**PAGE EXTRACT**
· · · ·

I can only speak for myself: I am a free man shooting stuff I think I might be able to kill. And no, we are not pirates. We might do acts of crime, but as my corp mate put it: Do you see a fucking parrot on my shoulder?
Is it true you need a tattoo to be considered for entry?
No, just make sure your moustache is smaller and less sexy than mine.
The Rifter, tell me more?
It should be smoking. There is nothing like the smell from a burning Rifter with a thawing corpse in the cargohold!
Tell us a little bit about your background in New Eden.
To make a long and boring story short: As a last effort to make me some sort of political force, my parents got me into the Gallente Capsuleer Program. They wanted me to become a Gallente hero. Well, after running a few missions for some dull and annoying agents in high security space, my corp was declared war upon several times by some bad ass corp with just a few pilots. After being hunted for a while, I finally got my head together and started studying the art of hunting other capsuleers and I got hooked on making stuff explode.
So you once were a law abiding citizen in high sec preyed upon by the more unlawful elements?
Yeah, for a few months. I am however eternally grateful to Soronova and her corp, for kicking me out of the false feeling of safety in high security space. One day I will have to challenge that bitch for a Rifter duel.
How did you become a Black Rebel?
Now that is a long story. It starts with me running from our very scary Chief Executive Officer, Mr. Miura Bull, in the unsecure space lanes of Obalyu and Parts. He was in his sturdy Jaguar and I was in my fragile, but very fast, little Incursus. I swear I could smell the cigar smoke from his Jag, that’s how close he was! But he didn’t get me.
So after running away from this Soronova in high sec you “advanced” to running away from Miura Bull and the likes in low sec?
Yeah, I’ve always been a coward, and I guess that running away that many times from Mr. Bull earned me just enough respect that he cared to answer my questions about the life of crime. After that, I was randomly in contact with him whenever I bumped into him, and we hung out in the same communication channels. I would have teamed up with him earlier if it wasn’t for my inability to use voice communications in fleets.... Ehm.. You see, I have a bit of social anxiety. I am best when I am flying solo. So, instead I started my own corp named after my personal style of decision making: Overheated Hotheads. It was a great success with two members - including me!

· · · ·

**EXCERPTED RECORDS**
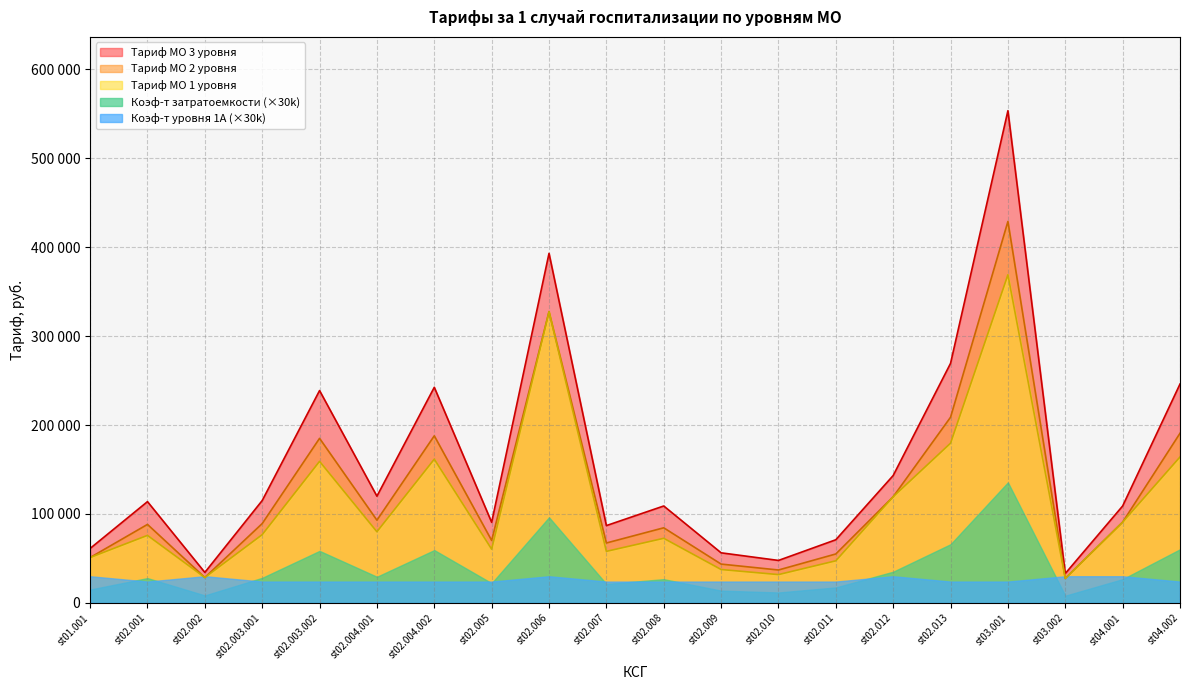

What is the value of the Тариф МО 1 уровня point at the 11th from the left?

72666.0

· · · ·

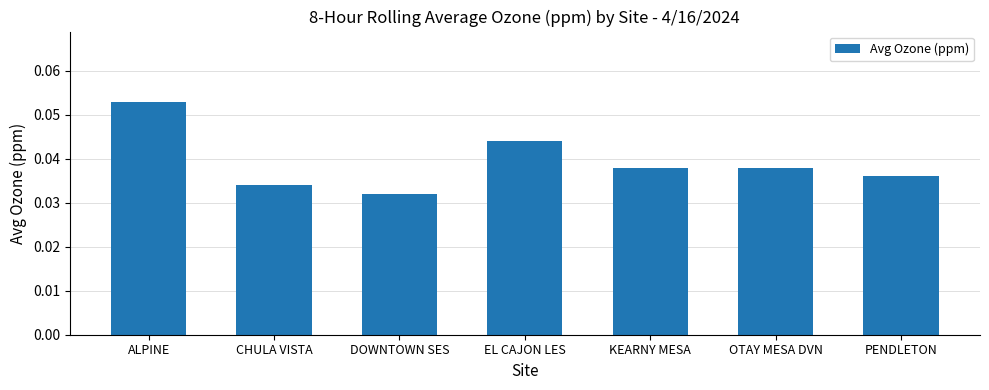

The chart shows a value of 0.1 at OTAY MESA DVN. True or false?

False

· · · ·

**ACTIVITY 1**
Copy out the passage of the capsuleer interview that begins at the words "It should be" and stops after "making stuff explode.".
**ACTIVITY 2**
Pick up the capsuleer interview where it stops and keep it going.

**ANSWER SECTION 1**
It should be smoking. There is nothing like the smell from a burning Rifter with a thawing corpse in the cargohold!
Tell us a little bit about your background in New Eden.
To make a long and boring story short: As a last effort to make me some sort of political force, my parents got me into the Gallente Capsuleer Program. They wanted me to become a Gallente hero. Well, after running a few missions for some dull and annoying agents in high security space, my corp was declared war upon several times by some bad ass corp with just a few pilots. After being hunted for a while, I finally got my head together and started studying the art of hunting other capsuleers and I got hooked on making stuff explode.

**ANSWER SECTION 2**
Two members - you call that a great success?
Hell, yeah! I got Tomba as a member, a fine capsuleer that almost killed Kane Rizzel once! And we almost got Sobczynski as a member, a very entertaining bureaucrat of Pator Tech School. Sadly he has now retired to some backwater planet somewhere. I hope he one day will reactivate his clone - or activate a new one - and come back to the asteroid belts of low security space.
So he was “almost” a member...
I guess what I am trying to say, despite the low numbers, we had a good atmosphere going in our public channel The Overheated Hot Tub and I started enjoying my own solo roams a lot more. Overheated Hotheads helped me define my flying style and it inspired me as a criminal pilot. And I have a feeling Miura got a bit inspired as well from that cesspool of scumbag germs, because, not long after, he decided to revive his old rebel corp - and me and Tomba jumped out of the hot tub and into the hot new club.
Are all Black Rebels unwashed scumbags whose only goal in life is to terrorize those they tag as 'the enemy'?
Excuse me! I am certainly not unwashed! I spend quite a lot of time on personal hygiene and in front of the mirror. I hear some of the capsuleers are not happy with the new upgraded Captains Quarters, but I guess that has something to do with what they see in that lovely mirror. Well, for some of us, these refurbished quarters certainly has added value to New Eden life. But scumbag? Yeah, that’s spot on.
What about your corpmates?
Now, THEY might very well be unwashed! I read your interview with Taranfel. I guess you remember him by the smell? And I bet I wouldn’t be wrong when I assume it is me he is referring to as a “pretty boy”. Well, Taranfel, here is a message for you: It is a proven fact that 10 out of 10 women would prefer a trimmed moustache over sunglasses, untidy hair and pod goo breath.
[The sound file has some mumbling recorded at this point and Saftsuze is saying something like this: “Pretty boy? Huh? I’ll show him “pretty boy” next time he shows up in the hot tub” but this can not be confirmed 100 percent]
Describe a typical day in the life of a Rebel.
I always start with careful grooming of my moustache. Being good in battle has a lot to do with how good I feel about myself. It’s all about confidence. But, of course, sometimes I’m just too sexy for my ship - and it explodes. But I digress. After getting ready for the pod, I undock and start scanning for targets. Then I find something to shoot, and then, depending on the outcome of the last engagement, I find something else to shoot or go get another ship. That’s it, basically. I have made arrangements for associates to do my ship logistics, selling of loot and generally manage my ISK.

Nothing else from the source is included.